- Developer: TalonSoft
- Publisher: TalonSoft
- Designers: Robert McNamara, Jim Rose
- Platform: Windows
- Release: NA: October 30, 1997; EU: 1997;
- Genre: Computer wargame
- Modes: Single-player, multiplayer

= East Front (video game) =

1997 computer wargame

East Front is a 1997 computer wargame developed and published by TalonSoft.

East Front was TalonSoft's most commercially successful game by early 1999, with sales near 90,000 units. It began the Campaign series, the successor to TalonSoft's Battleground franchise, and was followed by West Front, East Front II, Rising Sun and Divided Ground.

==Gameplay==
East Front is a turn-based computer wargame that simulates the Eastern Front of World War II.

==Development==
East Front was the first game developed on TalonSoft's Campaign game engine. It was announced in 1996 for a late-1997 release.

==Reception==

According to TalonSoft head Jim Rose, East Front was the company's biggest commercial success by early 1999. Its sales neared 90,000 units by that time. By February 2000, the overall Campaign series had achieved global sales above 250,000 copies.

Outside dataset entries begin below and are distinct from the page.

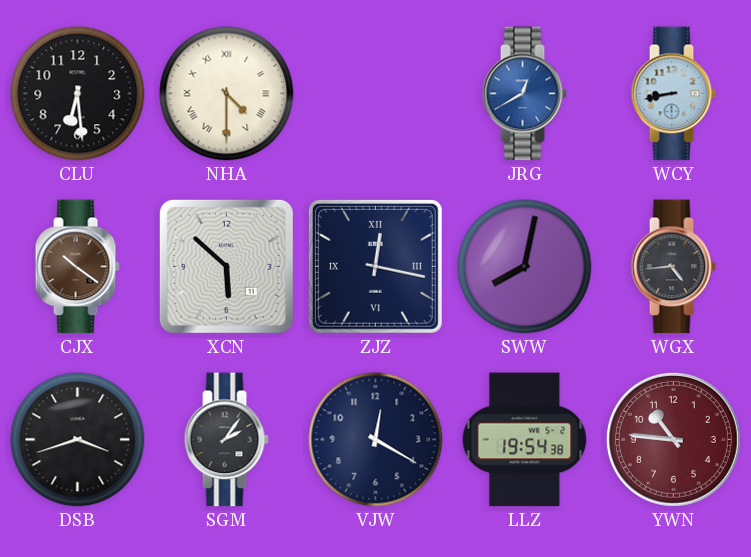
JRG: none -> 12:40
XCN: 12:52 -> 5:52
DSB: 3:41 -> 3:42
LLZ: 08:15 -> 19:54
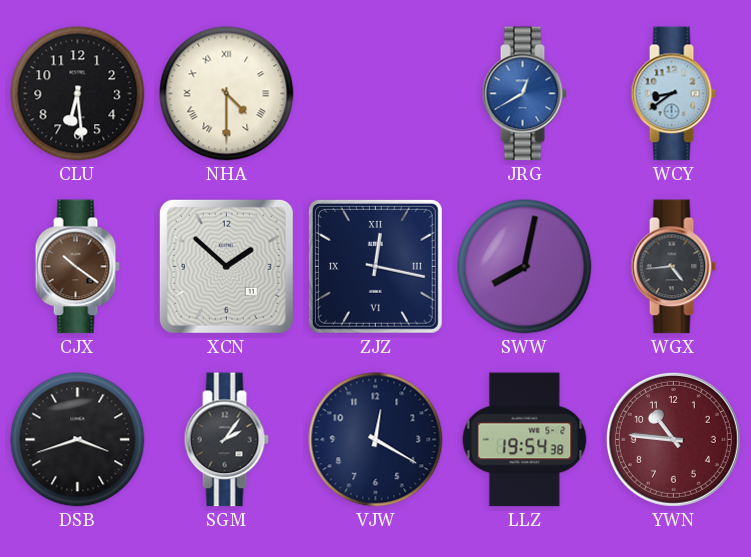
WCY: 8:43 -> 8:39
XCN: 5:52 -> 1:52
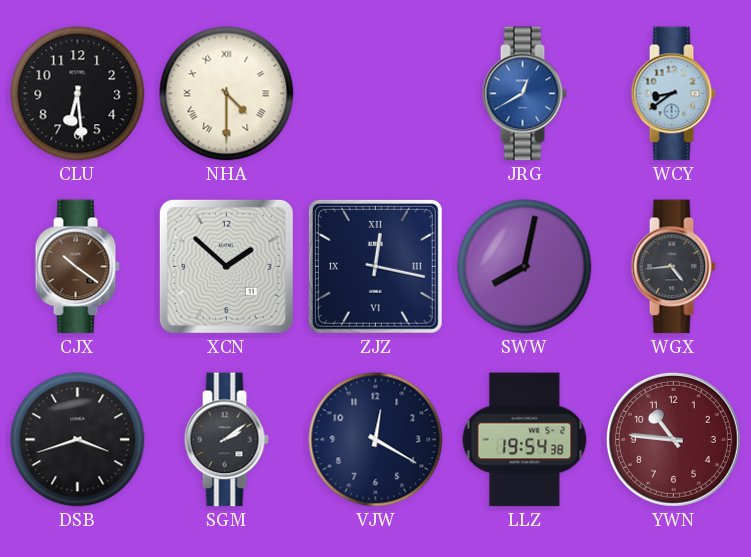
SGM: 2:06 -> 2:09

William R. Trotter of PC Gamer US called East Front "a shaky start for TalonSoft's new line, but a must-have game for any Russian Front fan."

Review scores
| Publication | Score |
|---|---|
| Computer Games Strategy Plus | 2.5/5 |
| Computer Gaming World | 3/5 |
| PC Gamer (US) | 78% |

==Legacy==
The first game in the Campaign series, East Front was followed by West Front (1998), East Front II: The Russian Front (1999), Rising Sun (2000) and Divided Ground: Middle East Conflict 1948–1973 (2001).